_What you should do_.
Gather each line in the records below that contains the string "Chronologie". Case counts, so only lines with that same capitalization qualify.
Data START
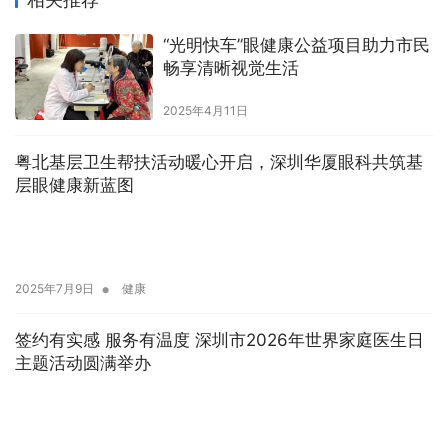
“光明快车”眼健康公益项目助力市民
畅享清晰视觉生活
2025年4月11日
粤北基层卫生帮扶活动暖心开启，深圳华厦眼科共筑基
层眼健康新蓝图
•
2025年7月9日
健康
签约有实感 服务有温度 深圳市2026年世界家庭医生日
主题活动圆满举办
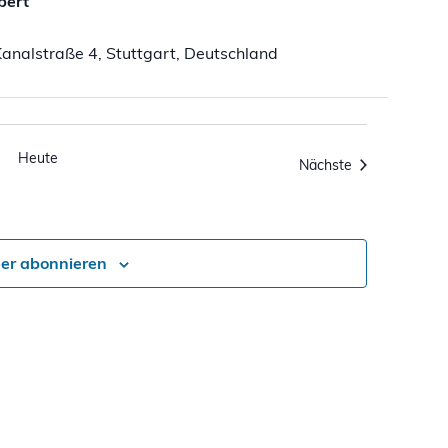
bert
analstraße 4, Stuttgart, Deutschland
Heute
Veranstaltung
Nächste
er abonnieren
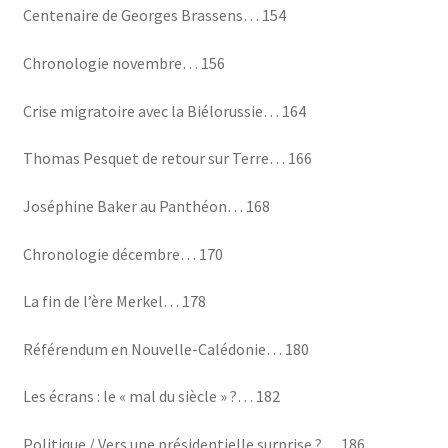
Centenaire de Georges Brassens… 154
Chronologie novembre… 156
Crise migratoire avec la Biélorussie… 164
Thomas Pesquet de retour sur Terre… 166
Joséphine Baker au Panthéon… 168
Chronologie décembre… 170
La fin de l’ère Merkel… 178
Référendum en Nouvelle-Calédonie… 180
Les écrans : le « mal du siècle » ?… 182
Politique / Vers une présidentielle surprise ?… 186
Data END
Data START
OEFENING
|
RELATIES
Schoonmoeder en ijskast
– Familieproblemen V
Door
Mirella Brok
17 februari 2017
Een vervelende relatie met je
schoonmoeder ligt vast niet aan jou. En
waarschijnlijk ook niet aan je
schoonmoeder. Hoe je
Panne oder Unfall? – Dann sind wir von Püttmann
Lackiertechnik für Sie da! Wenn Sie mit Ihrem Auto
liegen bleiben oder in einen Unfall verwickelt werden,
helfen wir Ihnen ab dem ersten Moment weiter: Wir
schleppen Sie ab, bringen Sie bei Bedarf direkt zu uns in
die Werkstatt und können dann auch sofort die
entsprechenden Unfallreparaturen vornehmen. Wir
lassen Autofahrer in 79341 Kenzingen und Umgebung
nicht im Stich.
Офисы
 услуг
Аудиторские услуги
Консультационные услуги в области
Data END
Data START
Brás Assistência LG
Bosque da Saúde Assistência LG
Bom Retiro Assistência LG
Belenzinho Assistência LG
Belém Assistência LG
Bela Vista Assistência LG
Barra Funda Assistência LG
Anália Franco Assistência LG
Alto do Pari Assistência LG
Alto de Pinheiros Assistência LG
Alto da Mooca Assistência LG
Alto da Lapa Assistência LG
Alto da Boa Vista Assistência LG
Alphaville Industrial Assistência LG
Data END
_Written response_.
Chronologie novembre… 156
Chronologie décembre… 170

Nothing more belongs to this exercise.